This is a guest post by Eric Steinhart, Professor of Philosophy at William Paterson University.
I’m planning a pretty long series of posts here. Mainly, I’m going to be arguing for several theses. I won’t do posts that present them one by one; each post will typically deal with many theses. Here they are:
The first thesis is that as Christianity declines in America, two communities will be growing: an atheistic community and a neo-pagan community.
The second thesis: Since Wicca is the largest and most coherent neo-pagan community, the neo-paganism will mainly be Wiccan.
The third thesis: As the atheistic community grows larger, social and practical pressures will compel it to begin to develop rituals and ceremonies.
The fourth thesis: The rituals and ceremonies collectively practiced by atheists will become socially recognized as an atheistic religion.
The fifth thesis: As the Wiccan community grows larger, cognitive pressures will compel it to get rid of the woo and to seek greater scientific legitimacy.
The sixth thesis: Underneath all the woo, which is indeed offensive to reason, there are core structures in Wicca which are highly rational.
The seventh thesis: Wicca is neither Christian nor Abrahamic. Wicca is immune to the strategies atheists have developed for attacking Abrahamic religions.
The eighth thesis: As the result of all the pressures, the two main post-Christian communities, that is, the atheists and the Wiccans, are going to be increasingly blended together. This blending will be messy.
The ninth thesis: The common meeting ground of these two communities will be a kind of religious naturalism.
Many of these theses are sociological. And since I’m a philosopher, I’m going to focus on the sixth thesis (I’ll also deal lots with the seventh and ninth theses). My focus on the sixth thesis has two parts: Part one involves stripping away the irrationality of Wicca; part two involves revealing the rational structures underneath.
You might object: but doesn’t this amount to endorsement of Wicca? On the contrary, I reply that it amounts to nothing more than the endorsement of reason. As a philosopher, I am committed to rationality. If something is irrational, I will attack it as such; if something is rational, I will support that rationality.
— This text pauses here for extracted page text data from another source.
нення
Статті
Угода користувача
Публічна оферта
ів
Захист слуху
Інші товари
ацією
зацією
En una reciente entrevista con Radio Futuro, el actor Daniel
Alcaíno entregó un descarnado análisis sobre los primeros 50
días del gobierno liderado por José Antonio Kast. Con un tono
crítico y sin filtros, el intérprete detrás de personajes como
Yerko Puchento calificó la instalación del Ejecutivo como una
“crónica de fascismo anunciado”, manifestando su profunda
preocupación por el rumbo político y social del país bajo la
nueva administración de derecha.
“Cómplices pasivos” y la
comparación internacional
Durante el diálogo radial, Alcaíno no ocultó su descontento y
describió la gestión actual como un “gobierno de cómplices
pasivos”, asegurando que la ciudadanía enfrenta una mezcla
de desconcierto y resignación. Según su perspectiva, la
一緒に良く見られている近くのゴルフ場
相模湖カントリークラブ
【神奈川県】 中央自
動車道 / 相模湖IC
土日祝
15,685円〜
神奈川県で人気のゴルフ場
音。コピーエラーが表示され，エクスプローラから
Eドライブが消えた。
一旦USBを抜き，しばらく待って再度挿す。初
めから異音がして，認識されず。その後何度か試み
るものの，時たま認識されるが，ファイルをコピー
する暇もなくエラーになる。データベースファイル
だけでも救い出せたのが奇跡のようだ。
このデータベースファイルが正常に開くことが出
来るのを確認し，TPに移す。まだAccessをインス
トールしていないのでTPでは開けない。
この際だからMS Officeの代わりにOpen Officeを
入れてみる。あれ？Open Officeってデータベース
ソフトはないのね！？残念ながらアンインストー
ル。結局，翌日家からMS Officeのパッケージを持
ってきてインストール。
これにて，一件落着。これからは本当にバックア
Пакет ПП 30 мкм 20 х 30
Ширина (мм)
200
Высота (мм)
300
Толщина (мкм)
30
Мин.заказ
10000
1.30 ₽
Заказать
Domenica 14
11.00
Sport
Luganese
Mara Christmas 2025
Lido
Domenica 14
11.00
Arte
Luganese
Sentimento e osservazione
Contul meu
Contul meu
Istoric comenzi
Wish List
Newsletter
I try my hardest to avoid partisan loyalties: if I find irrationality in atheism, I will condemn that unreason; if I find rationality in Wicca, I will support that rationality. My only loyalty is to the sovereignty of reason.
You might wonder: why should atheists care about this? I reply that atheists should care about the forces operating to shape the future religious landscape of America. Failure to think about those forces entails the risk of being overcome by them.